**INSTRUCTIONS FOR THE TASK**: Reproduce each entry below exactly, without omitting any.

**DATA TO USE**:

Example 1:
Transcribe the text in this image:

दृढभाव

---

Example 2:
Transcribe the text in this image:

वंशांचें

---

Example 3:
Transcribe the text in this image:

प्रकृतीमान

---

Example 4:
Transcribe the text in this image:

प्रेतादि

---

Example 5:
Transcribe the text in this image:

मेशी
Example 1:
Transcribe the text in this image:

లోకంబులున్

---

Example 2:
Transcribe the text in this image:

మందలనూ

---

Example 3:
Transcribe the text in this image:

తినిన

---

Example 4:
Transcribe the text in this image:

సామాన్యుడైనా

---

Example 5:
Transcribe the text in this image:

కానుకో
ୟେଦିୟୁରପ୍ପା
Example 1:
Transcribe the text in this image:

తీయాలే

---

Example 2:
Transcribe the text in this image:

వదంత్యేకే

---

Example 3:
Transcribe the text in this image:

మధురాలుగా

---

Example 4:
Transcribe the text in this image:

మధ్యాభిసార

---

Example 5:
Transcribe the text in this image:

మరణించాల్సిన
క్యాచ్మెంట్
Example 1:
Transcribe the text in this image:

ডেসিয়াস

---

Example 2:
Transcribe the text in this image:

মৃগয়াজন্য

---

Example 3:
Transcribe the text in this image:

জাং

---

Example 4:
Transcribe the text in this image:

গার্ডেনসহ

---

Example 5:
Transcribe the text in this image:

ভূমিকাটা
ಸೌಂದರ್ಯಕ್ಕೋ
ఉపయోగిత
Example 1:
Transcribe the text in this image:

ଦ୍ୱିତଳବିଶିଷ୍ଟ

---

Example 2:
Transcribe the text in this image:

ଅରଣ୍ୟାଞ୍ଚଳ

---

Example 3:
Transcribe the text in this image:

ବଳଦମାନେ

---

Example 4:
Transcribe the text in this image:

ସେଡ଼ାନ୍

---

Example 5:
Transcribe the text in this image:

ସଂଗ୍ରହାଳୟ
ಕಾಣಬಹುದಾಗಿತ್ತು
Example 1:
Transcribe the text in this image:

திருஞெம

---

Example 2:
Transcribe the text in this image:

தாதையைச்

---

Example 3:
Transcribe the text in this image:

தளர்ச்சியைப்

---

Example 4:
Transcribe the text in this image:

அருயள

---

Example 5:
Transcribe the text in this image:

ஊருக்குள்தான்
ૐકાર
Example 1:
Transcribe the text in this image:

**ANSWER BELOW**:
Example 1:
Transcribe the text in this image:

दृढभाव

---

Example 2:
Transcribe the text in this image:

वंशांचें

---

Example 3:
Transcribe the text in this image:

प्रकृतीमान

---

Example 4:
Transcribe the text in this image:

प्रेतादि

---

Example 5:
Transcribe the text in this image:

मेशी
Example 1:
Transcribe the text in this image:

లోకంబులున్

---

Example 2:
Transcribe the text in this image:

మందలనూ

---

Example 3:
Transcribe the text in this image:

తినిన

---

Example 4:
Transcribe the text in this image:

సామాన్యుడైనా

---

Example 5:
Transcribe the text in this image:

కానుకో
ୟେଦିୟୁରପ୍ପା
Example 1:
Transcribe the text in this image:

తీయాలే

---

Example 2:
Transcribe the text in this image:

వదంత్యేకే

---

Example 3:
Transcribe the text in this image:

మధురాలుగా

---

Example 4:
Transcribe the text in this image:

మధ్యాభిసార

---

Example 5:
Transcribe the text in this image:

మరణించాల్సిన
క్యాచ్మెంట్
Example 1:
Transcribe the text in this image:

ডেসিয়াস

---

Example 2:
Transcribe the text in this image:

মৃগয়াজন্য

---

Example 3:
Transcribe the text in this image:

জাং

---

Example 4:
Transcribe the text in this image:

গার্ডেনসহ

---

Example 5:
Transcribe the text in this image:

ভূমিকাটা
ಸೌಂದರ್ಯಕ್ಕೋ
ఉపయోగిత
Example 1:
Transcribe the text in this image:

ଦ୍ୱିତଳବିଶିଷ୍ଟ

---

Example 2:
Transcribe the text in this image:

ଅରଣ୍ୟାଞ୍ଚଳ

---

Example 3:
Transcribe the text in this image:

ବଳଦମାନେ

---

Example 4:
Transcribe the text in this image:

ସେଡ଼ାନ୍

---

Example 5:
Transcribe the text in this image:

ସଂଗ୍ରହାଳୟ
ಕಾಣಬಹುದಾಗಿತ್ತು
Example 1:
Transcribe the text in this image:

திருஞெம

---

Example 2:
Transcribe the text in this image:

தாதையைச்

---

Example 3:
Transcribe the text in this image:

தளர்ச்சியைப்

---

Example 4:
Transcribe the text in this image:

அருயள

---

Example 5:
Transcribe the text in this image:

ஊருக்குள்தான்
ૐકાર
Example 1:
Transcribe the text in this image:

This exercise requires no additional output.